(Items listed in a dataset)
-=-=-=-=-

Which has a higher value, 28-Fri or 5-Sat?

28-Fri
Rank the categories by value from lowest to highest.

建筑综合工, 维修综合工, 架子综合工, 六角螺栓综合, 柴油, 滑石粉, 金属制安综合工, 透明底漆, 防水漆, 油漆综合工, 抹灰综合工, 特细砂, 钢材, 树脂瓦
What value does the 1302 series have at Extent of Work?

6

-=-=-=-=-

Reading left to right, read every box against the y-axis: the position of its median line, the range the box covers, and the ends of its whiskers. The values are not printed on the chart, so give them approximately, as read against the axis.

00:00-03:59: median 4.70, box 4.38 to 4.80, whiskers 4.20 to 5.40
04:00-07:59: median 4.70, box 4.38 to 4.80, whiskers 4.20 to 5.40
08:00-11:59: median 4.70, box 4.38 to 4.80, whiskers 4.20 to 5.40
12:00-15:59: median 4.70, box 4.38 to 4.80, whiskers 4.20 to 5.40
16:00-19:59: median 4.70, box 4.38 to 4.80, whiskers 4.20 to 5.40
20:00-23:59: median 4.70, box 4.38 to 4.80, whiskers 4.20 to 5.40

-=-=-=-=-

• [Your goal]:
Return every line of the rows above that contains the string "whiskers", treating uppercase and lowercase letters as distinct.

• [Task answer]:
Reading left to right, read every box against the y-axis: the position of its median line, the range the box covers, and the ends of its whiskers. The values are not printed on the chart, so give them approximately, as read against the axis.
00:00-03:59: median 4.70, box 4.38 to 4.80, whiskers 4.20 to 5.40
04:00-07:59: median 4.70, box 4.38 to 4.80, whiskers 4.20 to 5.40
08:00-11:59: median 4.70, box 4.38 to 4.80, whiskers 4.20 to 5.40
12:00-15:59: median 4.70, box 4.38 to 4.80, whiskers 4.20 to 5.40
16:00-19:59: median 4.70, box 4.38 to 4.80, whiskers 4.20 to 5.40
20:00-23:59: median 4.70, box 4.38 to 4.80, whiskers 4.20 to 5.40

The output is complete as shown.